Social Anthropologists are usually area experts, often spending a lot of time, when relevant, on language, literature and history. But they talk among themselves about general problems of how to understand the social world. Specialisation can be by topic (for example economics, politics, religion, medicine, migration, or the visual, material, and embodied), but the subject as a whole is not topic-based. Social Anthropology asks where the topics come from, what they reveal and what they conceal, and what light, if any, they throw on the deep assumptions that persons in society might share. In so far as it does that, it is happy to take as its subject matter whole other disciplines in academia, or whole institutionalised forms of knowledge, such as science, law, nationalism, or pyschoanalysis, just as it does other cultures or societies or forms of common sense. As a discipline, it represents a way of making sense of disparate lives, societies, and ideas of the world.
Current Postdoctoral Associates and DPhil students from the ISCA
Dr Konstantina Isidoros is a social anthropologist researching the Western Sahara conflict in North Africa. She examines the region's failed decolonisation, war and geopolitical United Nations processes and conducts ethnographic research among the Sahrawi on their self-determination processes.

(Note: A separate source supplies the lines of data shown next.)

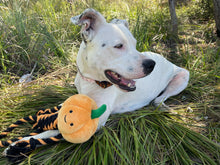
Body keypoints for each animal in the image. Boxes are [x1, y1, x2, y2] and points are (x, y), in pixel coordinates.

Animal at [3, 8, 189, 153]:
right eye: (119, 46)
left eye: (135, 44)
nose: (151, 65)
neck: (90, 80)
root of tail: (165, 59)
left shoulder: (94, 122)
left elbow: (57, 132)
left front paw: (21, 144)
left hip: (183, 76)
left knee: (160, 98)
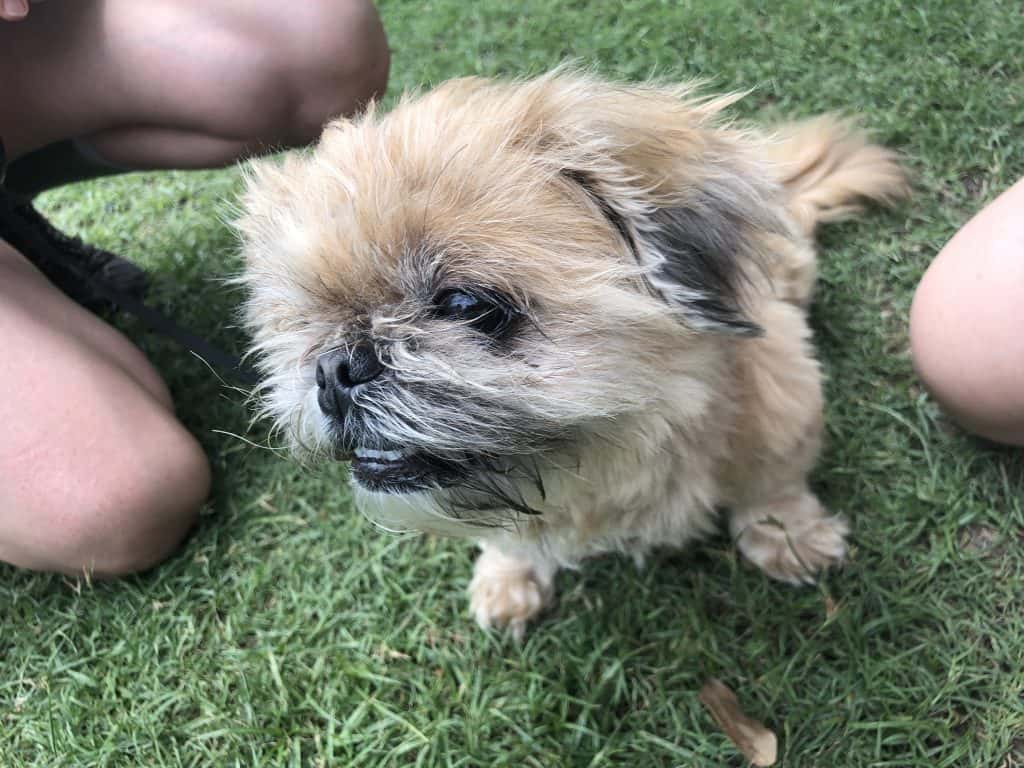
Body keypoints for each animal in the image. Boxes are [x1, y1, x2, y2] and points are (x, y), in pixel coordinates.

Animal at [236, 70, 907, 638]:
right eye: (305, 321)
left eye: (463, 303)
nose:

Darryl Stellmach, a DPhil candidate whose thesis asks how medical humanitarian practitioners define emergency, and how it is made known through the combination of action, debate and numbers. To this end, Darryl spent a year as an ethnographic observer with Médecins San Frontières (MSF) in their headquarters in Amsterdam and field sites in Juba and Leer, South Sudan. He followed the outbreak of the South Sudan conflict and MSF's response to it as it happened.

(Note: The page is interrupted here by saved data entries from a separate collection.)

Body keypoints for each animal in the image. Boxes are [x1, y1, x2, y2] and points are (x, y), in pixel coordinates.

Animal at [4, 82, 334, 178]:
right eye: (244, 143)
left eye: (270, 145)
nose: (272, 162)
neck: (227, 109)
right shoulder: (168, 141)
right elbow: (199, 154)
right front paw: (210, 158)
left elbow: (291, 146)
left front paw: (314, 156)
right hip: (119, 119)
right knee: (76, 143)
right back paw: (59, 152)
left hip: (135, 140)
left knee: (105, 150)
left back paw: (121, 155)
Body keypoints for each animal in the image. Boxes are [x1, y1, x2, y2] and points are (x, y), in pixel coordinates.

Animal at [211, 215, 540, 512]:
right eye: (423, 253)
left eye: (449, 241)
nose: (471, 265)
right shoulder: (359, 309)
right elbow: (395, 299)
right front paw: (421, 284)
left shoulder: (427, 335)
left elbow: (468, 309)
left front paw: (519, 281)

Melyn McKay, a DPhil candidate whose thesis looks at uncertainty and the rise of religio-nationalism in Myanmar. It focuses on women’s support for religio-nationalist groups, specifically Ma Ba Tha, and the ethical rationalities that inform women’s varied expressions of solidarity. Her fieldwork will be conducted in two areas in Myanmar over the course of approximately 14 months.
Susana Hancock, a DPhil candidate interested in nationalism in divided communities and whose research is based in Israel and looks at the development of pre-state Jewish identity, and its subsequent maintenance, through community programming and physical education.